Screen Shot 2015-02-01 at 4.17.07 pm

Image © 1943 Universal Pictures Co., Inc.

No doubt, this storage demand is being driven by data automation, cloud technologies, mobile transactions, social media and the desire to know everything about everything. But why do we really need to store so much data? Although we have the ability to store exponentially increasing numbers of terabytes, and even though the management costs are stabilising, what are we really doing with it all? Aside from meeting legal and compliance obligations, what are we hoping to achieve with all this data? How much of it is actually contributing to improving our knowledge, increasing our understanding or helping us to uncover valuable insights?

First a slight detour. A few days ago, I was watching a DVD of “Sherlock Holmes in Washington” (1943). Holmes is investigating the disappearance of a top-secret document, which he deduces has been transferred to microfilm “the size of a postage stamp”. He further explains to Dr. Watson that microfilm enables carrier pigeons to transport the equivalent of 18,000 letters*. I was surprised, because I hadn’t been aware that microfilm was in use in the 1940’s (but a quick check of this article soon clarified the issue).

Anyway, to return to my original theme: have we lost sight of meaning in our pursuit of megabytes?

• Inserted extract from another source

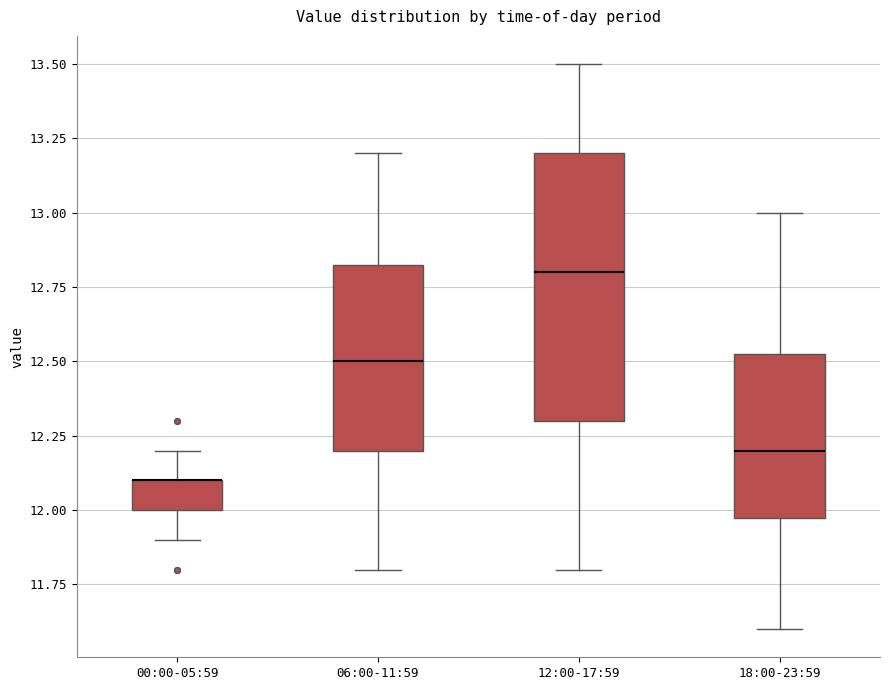

Which box is the tallest, from its lower edge to its upper edge?

12:00-17:59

The issue of contextualisation is central to much of my work, and increasingly I am finding that while companies (especially those engaged in data analytics, content marketing and social media) understand the mechanics of Big Data, SEO, blogging, channel management etc., they are less able to understand the “why?” of what they are doing, or cannot articulate what their goals are or what their expectations might be in trying to capture ever-increasing amounts of data, or deploying new content generation and management tools.

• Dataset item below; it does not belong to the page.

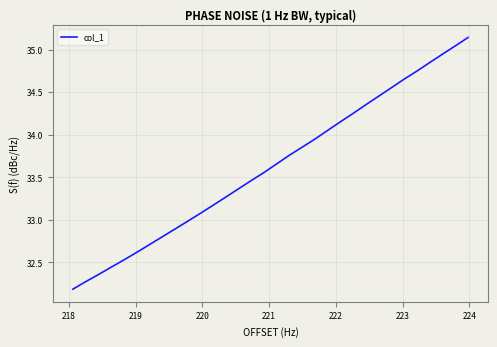

What is the smallest value displayed?

32.2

It seems to me that they haven’t clearly framed the context for the tools they are using, nor have they anticipated what results they should expect to see from these efforts. Rather, they focus on capturing more data and generating more content; instead of stepping back and asking “if we do this, what might the outcome be?”, and then clarifying whether that is a good use of their resources.

A small example: the use of “smart” content management tools means that companies can automate the sharing of third-party posts, headlines, Tweets, news and blogs. One of my clients is a career management consultancy, whose content was recently referenced by another career information service. Which was flattering, until I investigated further and discovered that this latter company had simply chosen to share any content with the words “career” or “careerchange” in the headline – which included news items about cars crashing into buildings and athletes achieving PB’s….

If only they had bothered to think ahead about what content they were likely to end up sharing, rather than trying to maximise their output, they wouldn’t have risked confusing their audience.**

Next week: Is Digital Making Us Dumber?

Notes:

* Watch here from about 20:15 onwards. For comparison, it prompted me to estimate how many 3.5″ floppy disks you would have needed to store that many documents, given their meagre 1.44MB capacity. (The answer is 48.) For further comparison, the computer aboard Apollo 11 had 36KB of ROM, and 2KB of RAM. Nowadays, we won’t leave home without a minimum 16GB smart phone.

** See my related analysis which led me to conclude that context is all about the difference between “data” and “knowledge”.